Saturday morning before I left for work I was online reading about the death of theologian Marcus Borg.
The comments section is usually more informative for me than the actual articles. There one reader praised Borg for having released him from the restraints of biblical literalism.
Just then one of the "difficult to deal with" atheists, that is, a former Christian-turned-atheist, popped up to take issue, and - in my humble opinion - in the most disingenuous way.
One problem which occurred to said atheist was that Matthew 27:52 "has to be taken literally." And he offered this:
ZOMBIES walked around Jerusalem laughing and joking with everyone and buying rounds of beer at the local pool halls for a whole week after Jesus died
And then pithily added, "Only a little child would fall for this nonsense." (Or, I will pithily add, a former-Christian-turned-atheist.)

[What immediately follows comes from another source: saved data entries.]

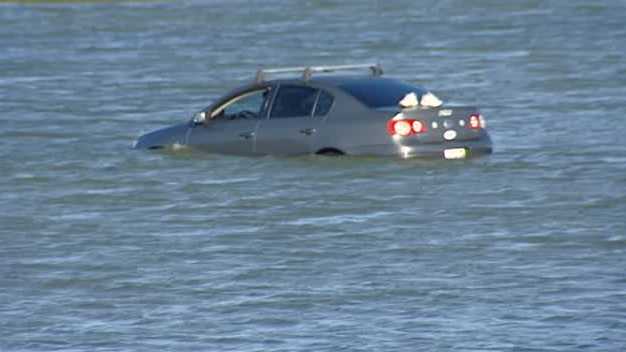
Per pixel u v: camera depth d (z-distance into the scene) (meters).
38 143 96.19
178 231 67.62
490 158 84.88
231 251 63.19
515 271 58.53
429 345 48.22
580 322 50.66
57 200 75.88
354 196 74.50
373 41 178.38
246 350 48.06
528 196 74.31
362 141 81.62
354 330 50.25
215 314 52.81
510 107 113.38
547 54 156.25
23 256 62.94
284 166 82.38
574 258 60.66
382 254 62.03
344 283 57.06
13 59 164.50
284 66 152.25
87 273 59.59
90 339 49.72
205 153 86.19
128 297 55.56
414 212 70.69
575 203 72.44
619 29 184.00
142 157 87.12
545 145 91.50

I think the zombie comment qualifies as a straw man argument. The atheist interlocutor then helpfully added his definition of zombie: "A completely dead corpse which walks."
One wouldn't read Matthew's gospel and get that, but obviously the intent is to shock and offend. Totally unproductive, as that former Christian should know.
But there is more.
The Christian-turned-atheist writes:
HERE ARE YOUR PROBLEMS:
1. It is impossible for a person to rise from the dead.
2. If they do rise from the dead after being dead for a long time they would have no skin or eyeballs.
3. So the dead people would have to not only rise from the dead but they would have to eat and drink to maintain their normal functions.
4. Even if a miracle happened and all the dead zombies were able to function without food and water they would still need to talk and use energy – and there is absolutely no way to explain this.
Ah, so there lies the problem. Proposition 1 must be taken as indisputable fact for the zombie smear to begin to make sense.
The problem is, conservative Christians don't operate from that mindset.
Allow God the power to miraculous create or recreate and the difficulty disappears.
Likewise, proposition 2 falls with 1. Proposition 3 is a supposition not required by those who take Matthew 27 as factual history if the resurrected dead saints arose in their glorified, perfected bodies. Proposition 4 would have no force whatsoever for a supernatural-minded Christian. The miracle is the explanation.
Now above I characterized this attack as disingenuous, and I did so because, obviously, a former Christian should understand the above.
Even so, conservative Christians are not forced to interpret the incident as crudely as our atheist friend does. In proof of this statement I will bring up the long late Methodist Bible scholar and commentator, Adam Clarke, who wrote concerning this matter:
Some have thought that these two verses have been introduced into the text of Matthew from the gospel of the Nazarenes; others think that the simple meaning is this: - by the earthquake several bodies that had been buried were thrown up and exposed to view, and continued above ground till after Christ's resurrection, and were seen by many persons in the city. Why the graves should be opened on Friday, and the bodies not be raised to life till the following Sunday, is difficult to be conceived. The place is extremely obscure.
A later conservative theologian , Charles Ellicott, in his still useful commentary wrote this on the passage in question:
It is scarcely, perhaps, surprising that a narrative so exceptional in its marvellousness, and standing, as it does, without any collateral testimony in any other part of the New Testament, should have presented to many minds difficulties which have seemed almost insuperable. They have accordingly either viewed it as a mythical addition, or, where they shrank from that extreme conclusion, have explained it as meaning simply that the bodies of the dead were exposed to view by the earthquake mentioned in the preceding verse, or have seen in it only the honest report of an over-excited imagination.
Both of the above Bible scholars were believers in the miraculous. Yet they felt it necessary to give what others thought about this difficulty. Yes, even conservative Christians can and often do admit that the books of the Bible have suffered at the hands of copyists and editors.
When I was a young Christian this passage troubled me greatly. I tended to lean towards a corruption of the original text. As I became more liberal in my outlook, I started leaning towards the mythical (but symbolically significant) view. Either way, I didn't allow such difficulties to shake my faith. Nor should they shake one's faith.
My main point in this long post is that such crude attacks are pointless. The only generate ill feelings. Further, biblical literalism is no less silly coming from an atheist than a fundamentalist Christian.